_Quoted passage:_
.....
Eventually, the production issues were sorted out, and in 1954 the original Precision iron was introduced, the rest, as they say, is history. Although Ben Hogan Golf has gone through a number of changes since its original inception, one thing has remained the same—the constant pursuit of creating the best golf clubs possible.

These are some of the finest examples.

Ben Hogan Precision – Released 1954

This is the iron that went through all of the production changes before finally coming to the market in 1954. It is “the granddaddy of all modern blade designs,” as Patrick Boyd likes to point out.

The key element of this clubhead is the mass positioned lower in the head to create the modern muscle back style we know today as well as the notched toe to position more mass in the middle of the head behind the hitting area.

Beyond some minor tweaks and shaping, it’s easy to see why this is one of the most influential club designs ever.
.....
_Stored data:_
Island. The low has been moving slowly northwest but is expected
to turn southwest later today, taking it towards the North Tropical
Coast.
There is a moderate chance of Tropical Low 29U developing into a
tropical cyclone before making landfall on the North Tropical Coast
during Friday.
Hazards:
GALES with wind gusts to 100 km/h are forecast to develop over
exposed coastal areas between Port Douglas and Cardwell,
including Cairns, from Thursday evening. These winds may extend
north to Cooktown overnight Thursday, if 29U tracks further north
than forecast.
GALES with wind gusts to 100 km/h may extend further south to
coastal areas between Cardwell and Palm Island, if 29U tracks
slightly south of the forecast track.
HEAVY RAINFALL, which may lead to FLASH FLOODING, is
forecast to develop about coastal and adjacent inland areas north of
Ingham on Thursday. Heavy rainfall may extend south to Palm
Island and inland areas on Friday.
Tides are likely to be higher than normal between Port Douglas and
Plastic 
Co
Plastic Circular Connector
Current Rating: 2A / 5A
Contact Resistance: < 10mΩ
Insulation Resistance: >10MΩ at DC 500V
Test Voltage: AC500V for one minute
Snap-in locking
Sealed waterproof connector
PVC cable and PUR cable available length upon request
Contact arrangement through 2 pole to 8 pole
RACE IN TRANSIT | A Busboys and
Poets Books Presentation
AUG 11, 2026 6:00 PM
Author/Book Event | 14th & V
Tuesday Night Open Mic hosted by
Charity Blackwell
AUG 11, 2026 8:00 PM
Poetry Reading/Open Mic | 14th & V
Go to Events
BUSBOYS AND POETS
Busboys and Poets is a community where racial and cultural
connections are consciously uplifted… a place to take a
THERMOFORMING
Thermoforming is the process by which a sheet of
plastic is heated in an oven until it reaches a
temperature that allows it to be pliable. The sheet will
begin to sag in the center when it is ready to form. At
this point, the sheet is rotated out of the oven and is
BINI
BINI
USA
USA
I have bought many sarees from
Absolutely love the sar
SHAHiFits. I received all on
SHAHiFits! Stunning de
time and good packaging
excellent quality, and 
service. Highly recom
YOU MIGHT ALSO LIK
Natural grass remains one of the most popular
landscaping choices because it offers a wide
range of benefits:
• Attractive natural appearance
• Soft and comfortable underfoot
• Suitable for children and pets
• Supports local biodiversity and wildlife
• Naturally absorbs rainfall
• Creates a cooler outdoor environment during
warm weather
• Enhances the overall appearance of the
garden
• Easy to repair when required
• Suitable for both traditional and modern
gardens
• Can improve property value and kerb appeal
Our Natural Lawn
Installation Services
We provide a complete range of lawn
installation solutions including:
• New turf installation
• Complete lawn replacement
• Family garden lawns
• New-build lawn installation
.....
_Exercise tasks:_
(A) In the text on Ben Hogan irons, who calls the Precision "the granddaddy of all modern blade designs"?
(B) How would you say this sentence from the text on Ben Hogan irons in Spanish: "Beyond some minor tweaks and shaping, it’s easy to see why this is one of the most influential club designs ever."
(C) Carry on with the text on Ben Hogan irons, starting after its last sentence.

_Answers to the exercises:_
(A) Patrick Boyd

(B) Más allá de algunos pequeños ajustes y detalles de forma, es fácil ver por qué este es uno de los diseños de palos más influyentes de todos los tiempos.

(C)
Some of the most iconic designs from Mizuno—including the MP-14, MP-29, TN-87, and MP-37—have all utilized this toe cut design to help move mass—you can even see it still in the MP-20s. Obviously, a lot has changed as far as production, tooling, and tolerances, but the overall shaping is easily recognized.

An interesting question is, why, after winning the triple crown with his MacGregor Personal set in 1953, Hogan chose to forgo a lot of the design cues of that set and strike his own path in design. Whatever the answer, it was obviously the right choice.

Ben Hogan IPT – Released 1963

“IPT” stands for Improved Power Thrust.

With the original version of the Power thrust released in 1960, Hogan had started to experiment moving mass away from the toe area and pushing it towards the center of the head. It helped position more mass behind the striking area and closer to the shaft axis to increase workability. The IPT took that concept further and introduced the very first Ben Hogan iron with the muscle-on-muscle design. It removed mass away from the perimeter of the head and put it where it is most effective. This design element has been a key feature of almost every Ben Hogan iron that came after it.

Ben Hogan Apex – Released 1972

The shape of the 1972 Apex was not new at the time of its release—it’s basically the same head design as the Bounce Sole irons, which debuted in 1970. What makes this iron so iconic is the name “Apex”—this was the first! The Bounce Sole was iconic in its own way, because in this era of clubs the sole had more bounce and was much more cambered than other clubs on the market.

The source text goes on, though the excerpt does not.